This is actually not a paintin acquired by Gurlitt, but a piece of art, which will be given back to the heirs of the original Jewish owner shortly.
And a really good development regarding Jewish ownership of art.
Franz Marc: The Foxes (Kunsthalle Düsseldorf, Google Arts and Culture
The Düsseldorf City Council voted unanimously in a closed session on Thursday for the restitution of the expressionist painting, which was created in 1913. This was announced by the city in the evening. The council thus followed the recommendation of the Advisory Commission for Looted Art Cases. The committee had voted by a two-thirds majority in favour of restitution to the descendants of the Jewish entrepreneur Kurt Grawi (1887-1944). The Cubist painting, estimated at at least 14 million Euros, is one of the top works in the Museum Kunstpalast in Düsseldorf.

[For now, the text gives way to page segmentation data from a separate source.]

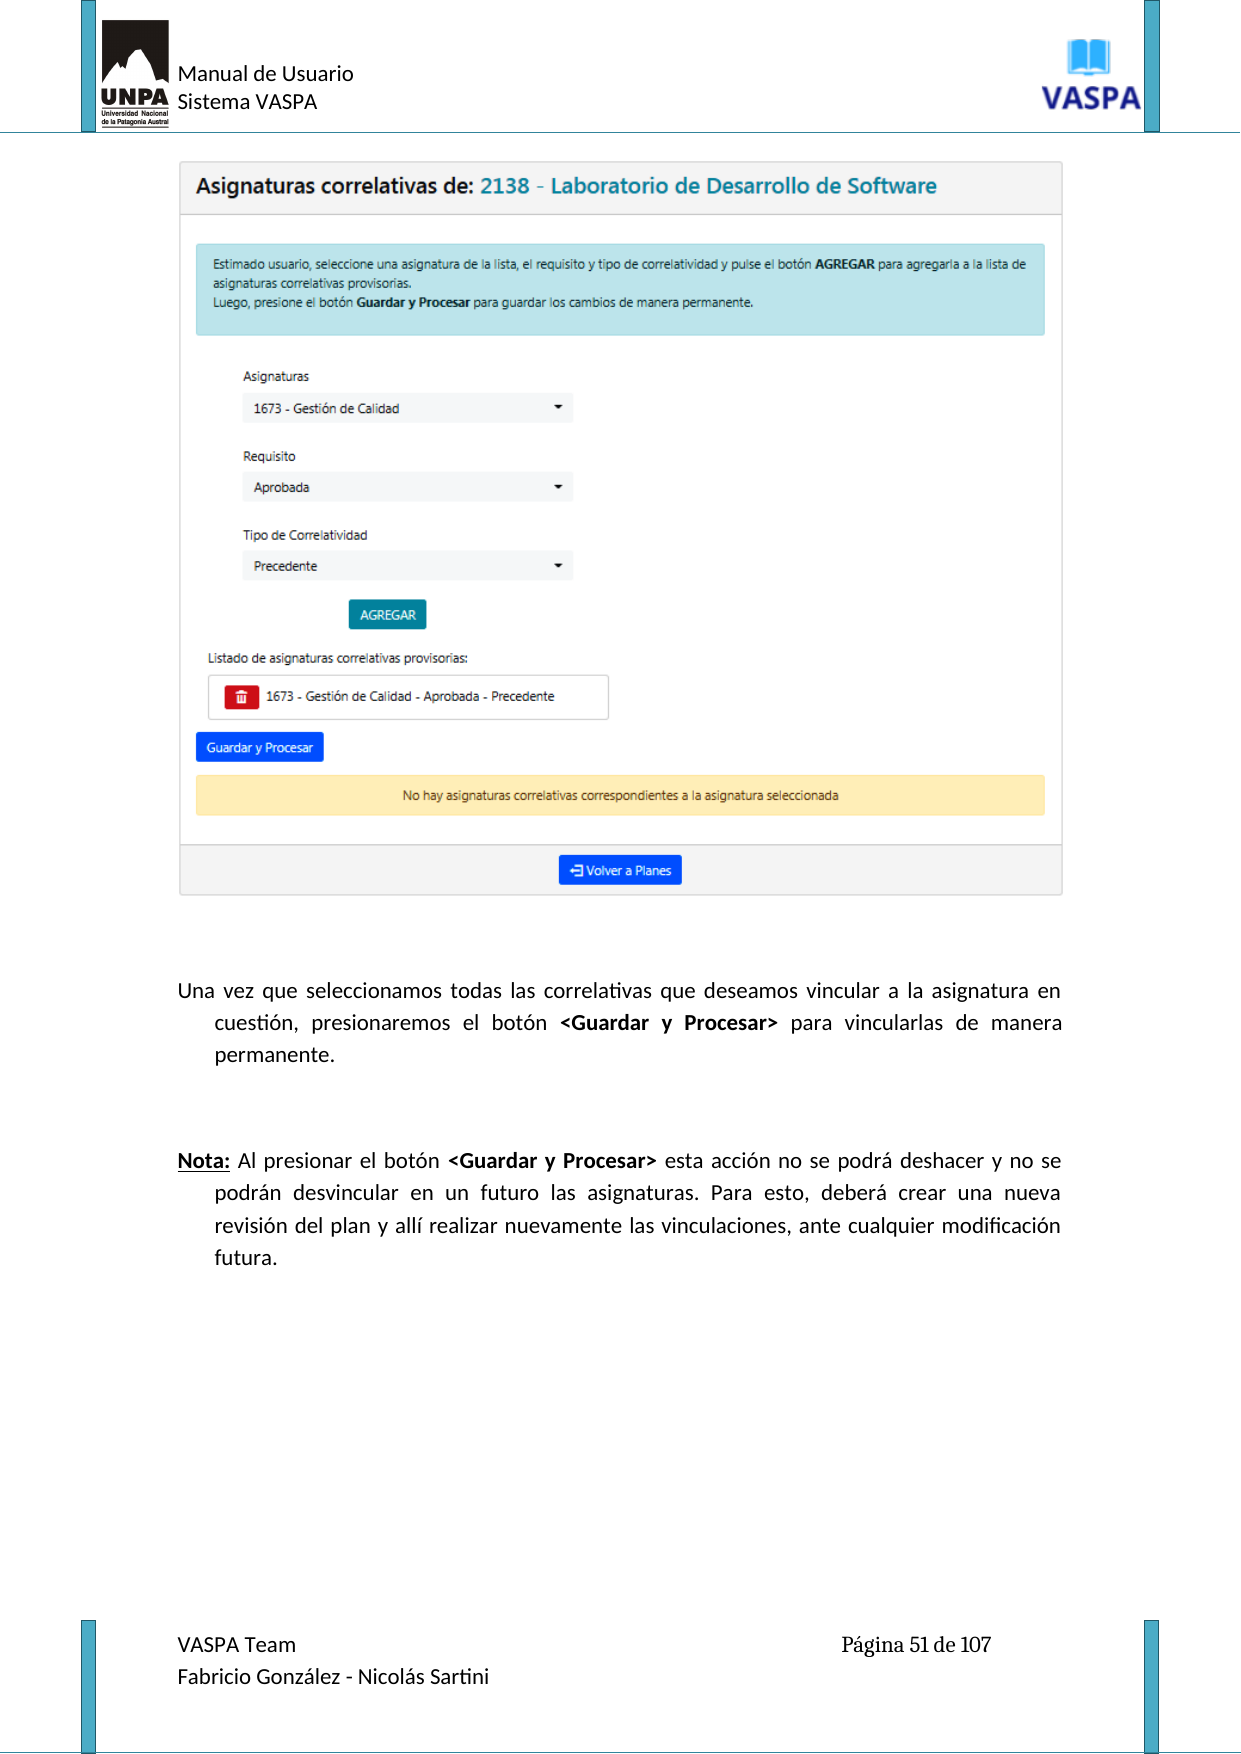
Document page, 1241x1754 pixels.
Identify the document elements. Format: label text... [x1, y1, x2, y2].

picture [100, 18, 170, 129]
text Una vez que seleccionamos todas las correlativas que deseamos vincular a la asignatura en cuestión, presionaremos el botón <Guardar y Procesar> para vincularlas de manera permanente. [177, 976, 1063, 1068]
picture [177, 160, 1063, 898]
text Nota: Al presionar el botón <Guardar y Procesar> esta acción no se podrá deshacer y no se podrán desvincular en un futuro las asignaturas. Para esto, deberá crear una nueva revisión del plan y allí realizar nuevamente las vinculaciones, ante cualquier modificación futura. [177, 1146, 1063, 1271]
picture [1036, 19, 1146, 129]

Grawi was subjected to considerable repression in Germany after 1933. In 1939 he was able to emigrate to Chile. In 1940 he sold the painting in New York. In 1962 it was donated to the Städtisches Kunstmuseum Düsseldorf
In the opinion of the Advisory Commission, "The Foxes" must be restituted, even if the sale was concluded outside the Nazi sphere of power. The sale in 1940 in New York was the direct consequence of Grawi's imprisonment in a concentration camp and his subsequent escape.
The sale had been so closely connected with the persecution by the National Socialists that the place of the trade was secondary. Grawi would not have sold the painting if he had not been persecuted by the Nazis. He had stressed that for him and his family the result of the sale meant "the basis for our emigration". The city of Düsseldorf, on the other hand, had argued that the painting had been outside the Nazi sphere of influence since May 1939. The family had been in South America at the time of the sale in 1940. After the war, Grawi's wife had claimed restitution for the losses suffered, but had not cited the work by Franz Marc. According to the Washington Principles, also signed by Germany, "just and fair" solutions are to be found for cultural assets seized as a result of Nazi persecution.
Looted art experts fear that the commission's latest recommendation in the Grawi case could shift the previous standards of restitution. The "foxes" could become a precedent, so that in the future cultural objects sold abroad would also be eligible for restitution.